Data entries:
▼▼▼
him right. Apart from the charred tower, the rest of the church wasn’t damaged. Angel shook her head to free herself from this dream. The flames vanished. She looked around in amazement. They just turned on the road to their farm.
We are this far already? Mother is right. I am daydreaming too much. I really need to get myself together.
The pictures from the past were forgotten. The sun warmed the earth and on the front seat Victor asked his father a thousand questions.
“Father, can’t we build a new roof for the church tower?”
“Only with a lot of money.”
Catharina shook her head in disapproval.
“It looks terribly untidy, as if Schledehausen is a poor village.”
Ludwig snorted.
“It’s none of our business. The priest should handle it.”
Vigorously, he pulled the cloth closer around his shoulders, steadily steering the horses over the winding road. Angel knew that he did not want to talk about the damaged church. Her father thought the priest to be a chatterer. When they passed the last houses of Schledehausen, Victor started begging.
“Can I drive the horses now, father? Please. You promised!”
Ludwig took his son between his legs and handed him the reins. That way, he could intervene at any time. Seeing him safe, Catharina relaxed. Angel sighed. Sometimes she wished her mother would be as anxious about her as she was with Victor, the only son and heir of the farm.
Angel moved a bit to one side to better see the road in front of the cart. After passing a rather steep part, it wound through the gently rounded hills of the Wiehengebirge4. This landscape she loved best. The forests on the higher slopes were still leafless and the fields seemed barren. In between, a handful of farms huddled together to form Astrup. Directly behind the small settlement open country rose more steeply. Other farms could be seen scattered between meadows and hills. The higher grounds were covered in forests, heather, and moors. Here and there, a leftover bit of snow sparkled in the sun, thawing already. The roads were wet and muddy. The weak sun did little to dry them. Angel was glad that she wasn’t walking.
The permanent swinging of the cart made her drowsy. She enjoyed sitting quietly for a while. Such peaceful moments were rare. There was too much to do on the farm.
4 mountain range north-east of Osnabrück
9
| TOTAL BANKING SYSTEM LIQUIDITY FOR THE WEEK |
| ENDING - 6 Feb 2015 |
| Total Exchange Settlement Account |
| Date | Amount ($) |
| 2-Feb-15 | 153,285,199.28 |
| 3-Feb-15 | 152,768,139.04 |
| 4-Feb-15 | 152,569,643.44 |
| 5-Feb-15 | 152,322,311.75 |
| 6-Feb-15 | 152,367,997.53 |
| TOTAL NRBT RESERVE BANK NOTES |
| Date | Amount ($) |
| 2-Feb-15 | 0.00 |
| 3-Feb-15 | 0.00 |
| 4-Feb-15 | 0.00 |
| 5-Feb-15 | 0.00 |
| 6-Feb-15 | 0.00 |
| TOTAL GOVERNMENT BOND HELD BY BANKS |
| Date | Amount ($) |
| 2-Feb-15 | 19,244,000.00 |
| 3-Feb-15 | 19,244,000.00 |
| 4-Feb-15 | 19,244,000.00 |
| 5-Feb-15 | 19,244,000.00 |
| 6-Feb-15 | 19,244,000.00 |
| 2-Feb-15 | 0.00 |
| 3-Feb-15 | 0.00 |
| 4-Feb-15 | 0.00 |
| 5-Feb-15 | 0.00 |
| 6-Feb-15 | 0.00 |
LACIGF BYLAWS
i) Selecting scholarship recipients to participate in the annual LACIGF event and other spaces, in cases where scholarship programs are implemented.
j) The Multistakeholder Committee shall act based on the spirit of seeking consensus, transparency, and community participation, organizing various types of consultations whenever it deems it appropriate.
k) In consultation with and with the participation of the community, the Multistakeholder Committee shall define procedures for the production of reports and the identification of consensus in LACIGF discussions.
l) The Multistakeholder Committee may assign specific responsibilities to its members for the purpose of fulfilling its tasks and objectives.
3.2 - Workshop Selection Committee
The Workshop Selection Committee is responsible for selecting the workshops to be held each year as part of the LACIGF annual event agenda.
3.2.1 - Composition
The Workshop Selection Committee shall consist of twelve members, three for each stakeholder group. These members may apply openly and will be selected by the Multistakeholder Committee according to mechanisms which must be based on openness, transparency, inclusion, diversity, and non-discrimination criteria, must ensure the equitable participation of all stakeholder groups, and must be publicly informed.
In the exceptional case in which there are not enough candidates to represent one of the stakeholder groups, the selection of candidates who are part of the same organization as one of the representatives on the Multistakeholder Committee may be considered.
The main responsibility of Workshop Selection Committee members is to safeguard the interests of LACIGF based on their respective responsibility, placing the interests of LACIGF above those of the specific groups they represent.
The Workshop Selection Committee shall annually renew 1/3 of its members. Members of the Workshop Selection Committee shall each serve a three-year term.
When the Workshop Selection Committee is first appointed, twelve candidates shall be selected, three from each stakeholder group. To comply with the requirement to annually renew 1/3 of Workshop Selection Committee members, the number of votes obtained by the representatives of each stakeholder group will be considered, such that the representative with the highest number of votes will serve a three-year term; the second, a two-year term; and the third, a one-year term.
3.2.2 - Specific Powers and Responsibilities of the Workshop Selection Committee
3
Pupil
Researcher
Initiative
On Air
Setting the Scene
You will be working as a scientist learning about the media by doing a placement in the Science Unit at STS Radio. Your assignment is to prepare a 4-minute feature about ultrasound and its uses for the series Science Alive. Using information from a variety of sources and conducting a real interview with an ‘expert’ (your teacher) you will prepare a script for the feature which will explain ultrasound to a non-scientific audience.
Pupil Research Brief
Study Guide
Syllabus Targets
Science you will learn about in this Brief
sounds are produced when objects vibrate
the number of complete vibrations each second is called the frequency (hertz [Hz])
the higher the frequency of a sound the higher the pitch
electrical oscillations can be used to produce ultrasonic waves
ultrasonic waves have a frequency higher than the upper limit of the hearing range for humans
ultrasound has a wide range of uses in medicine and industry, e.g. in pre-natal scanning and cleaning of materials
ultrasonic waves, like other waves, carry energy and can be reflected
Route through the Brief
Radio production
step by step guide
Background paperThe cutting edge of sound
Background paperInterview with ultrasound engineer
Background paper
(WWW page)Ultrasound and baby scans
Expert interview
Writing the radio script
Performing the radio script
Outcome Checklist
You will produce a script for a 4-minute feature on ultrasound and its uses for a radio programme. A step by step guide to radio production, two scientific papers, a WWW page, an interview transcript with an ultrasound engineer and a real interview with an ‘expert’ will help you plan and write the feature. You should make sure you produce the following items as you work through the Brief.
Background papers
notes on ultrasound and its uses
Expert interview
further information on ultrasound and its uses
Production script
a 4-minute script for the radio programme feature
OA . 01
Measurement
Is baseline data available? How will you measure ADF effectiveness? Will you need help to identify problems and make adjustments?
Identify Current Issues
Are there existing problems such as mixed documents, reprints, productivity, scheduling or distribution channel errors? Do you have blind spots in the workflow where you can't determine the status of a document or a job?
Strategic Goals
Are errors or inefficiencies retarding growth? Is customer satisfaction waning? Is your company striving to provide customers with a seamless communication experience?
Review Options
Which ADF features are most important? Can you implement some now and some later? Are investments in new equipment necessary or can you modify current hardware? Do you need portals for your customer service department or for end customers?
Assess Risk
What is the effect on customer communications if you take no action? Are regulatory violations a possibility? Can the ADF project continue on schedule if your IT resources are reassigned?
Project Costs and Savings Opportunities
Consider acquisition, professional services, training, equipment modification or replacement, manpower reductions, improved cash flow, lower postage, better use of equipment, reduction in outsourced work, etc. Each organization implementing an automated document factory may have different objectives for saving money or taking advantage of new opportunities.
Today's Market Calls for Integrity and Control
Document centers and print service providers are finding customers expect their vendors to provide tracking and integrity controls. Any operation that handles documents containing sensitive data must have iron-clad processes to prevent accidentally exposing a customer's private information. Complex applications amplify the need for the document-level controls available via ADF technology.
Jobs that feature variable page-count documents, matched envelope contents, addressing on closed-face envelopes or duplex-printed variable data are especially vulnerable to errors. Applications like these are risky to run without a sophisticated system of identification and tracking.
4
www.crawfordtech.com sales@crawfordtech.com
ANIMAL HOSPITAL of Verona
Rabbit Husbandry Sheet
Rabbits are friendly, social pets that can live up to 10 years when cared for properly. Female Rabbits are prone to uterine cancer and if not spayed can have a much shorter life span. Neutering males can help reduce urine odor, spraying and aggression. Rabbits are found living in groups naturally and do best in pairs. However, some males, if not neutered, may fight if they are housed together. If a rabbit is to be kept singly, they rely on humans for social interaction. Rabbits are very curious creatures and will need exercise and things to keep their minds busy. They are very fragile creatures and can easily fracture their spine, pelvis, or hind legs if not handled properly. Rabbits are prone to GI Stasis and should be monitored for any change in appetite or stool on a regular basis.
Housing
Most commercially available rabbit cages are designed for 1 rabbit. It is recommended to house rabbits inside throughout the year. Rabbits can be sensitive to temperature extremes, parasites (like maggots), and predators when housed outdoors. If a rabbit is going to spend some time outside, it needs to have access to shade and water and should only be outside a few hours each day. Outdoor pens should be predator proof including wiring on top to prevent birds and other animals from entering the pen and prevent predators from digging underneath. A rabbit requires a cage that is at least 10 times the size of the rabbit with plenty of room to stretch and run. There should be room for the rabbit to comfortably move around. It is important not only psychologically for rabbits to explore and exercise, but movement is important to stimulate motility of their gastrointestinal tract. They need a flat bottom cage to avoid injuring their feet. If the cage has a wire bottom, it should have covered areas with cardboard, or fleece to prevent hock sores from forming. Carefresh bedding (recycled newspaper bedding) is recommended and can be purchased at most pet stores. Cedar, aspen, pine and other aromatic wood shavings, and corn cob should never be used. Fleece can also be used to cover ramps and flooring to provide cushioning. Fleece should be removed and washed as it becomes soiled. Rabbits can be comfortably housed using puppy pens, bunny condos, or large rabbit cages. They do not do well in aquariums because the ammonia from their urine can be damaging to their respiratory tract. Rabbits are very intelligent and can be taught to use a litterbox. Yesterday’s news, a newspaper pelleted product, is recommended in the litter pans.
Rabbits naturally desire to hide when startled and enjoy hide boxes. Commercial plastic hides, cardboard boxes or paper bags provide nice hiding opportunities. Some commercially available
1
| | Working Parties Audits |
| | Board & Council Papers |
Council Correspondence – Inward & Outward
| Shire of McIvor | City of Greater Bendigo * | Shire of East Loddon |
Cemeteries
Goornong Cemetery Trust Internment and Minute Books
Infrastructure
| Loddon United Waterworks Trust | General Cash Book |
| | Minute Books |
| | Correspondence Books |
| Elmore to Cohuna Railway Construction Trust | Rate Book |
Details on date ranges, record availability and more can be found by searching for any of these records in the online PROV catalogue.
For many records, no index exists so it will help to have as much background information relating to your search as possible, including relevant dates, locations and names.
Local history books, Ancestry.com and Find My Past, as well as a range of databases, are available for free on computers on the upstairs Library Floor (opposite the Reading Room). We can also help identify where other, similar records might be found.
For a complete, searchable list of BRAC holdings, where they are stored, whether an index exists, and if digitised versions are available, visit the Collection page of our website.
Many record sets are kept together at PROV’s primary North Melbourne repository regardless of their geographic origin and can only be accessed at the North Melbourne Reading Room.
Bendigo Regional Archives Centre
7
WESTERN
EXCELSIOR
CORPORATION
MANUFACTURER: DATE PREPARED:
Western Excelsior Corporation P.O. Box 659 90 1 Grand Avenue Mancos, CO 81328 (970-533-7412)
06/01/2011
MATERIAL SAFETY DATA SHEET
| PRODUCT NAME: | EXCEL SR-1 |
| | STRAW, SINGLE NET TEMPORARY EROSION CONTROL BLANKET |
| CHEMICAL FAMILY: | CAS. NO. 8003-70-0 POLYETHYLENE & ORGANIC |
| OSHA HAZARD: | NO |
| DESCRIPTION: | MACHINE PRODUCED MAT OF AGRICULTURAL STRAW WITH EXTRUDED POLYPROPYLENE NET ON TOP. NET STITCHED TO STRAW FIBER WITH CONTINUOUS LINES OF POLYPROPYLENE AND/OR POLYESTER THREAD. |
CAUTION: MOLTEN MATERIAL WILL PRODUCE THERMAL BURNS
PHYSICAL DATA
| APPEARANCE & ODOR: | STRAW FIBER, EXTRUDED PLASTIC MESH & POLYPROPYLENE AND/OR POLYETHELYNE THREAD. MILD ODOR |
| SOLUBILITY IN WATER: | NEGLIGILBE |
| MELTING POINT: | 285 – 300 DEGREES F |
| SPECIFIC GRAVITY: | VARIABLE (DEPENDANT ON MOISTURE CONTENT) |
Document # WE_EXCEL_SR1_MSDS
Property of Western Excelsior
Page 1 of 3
▲▲▲
Exercise prompt: Would you copy every line of the entries that includes the word "objectives"?

Output for this exercise:
l) The Multistakeholder Committee may assign specific responsibilities to its members for the purpose of fulfilling its tasks and objectives.
Consider acquisition, professional services, training, equipment modification or replacement, manpower reductions, improved cash flow, lower postage, better use of equipment, reduction in outsourced work, etc. Each organization implementing an automated document factory may have different objectives for saving money or taking advantage of new opportunities.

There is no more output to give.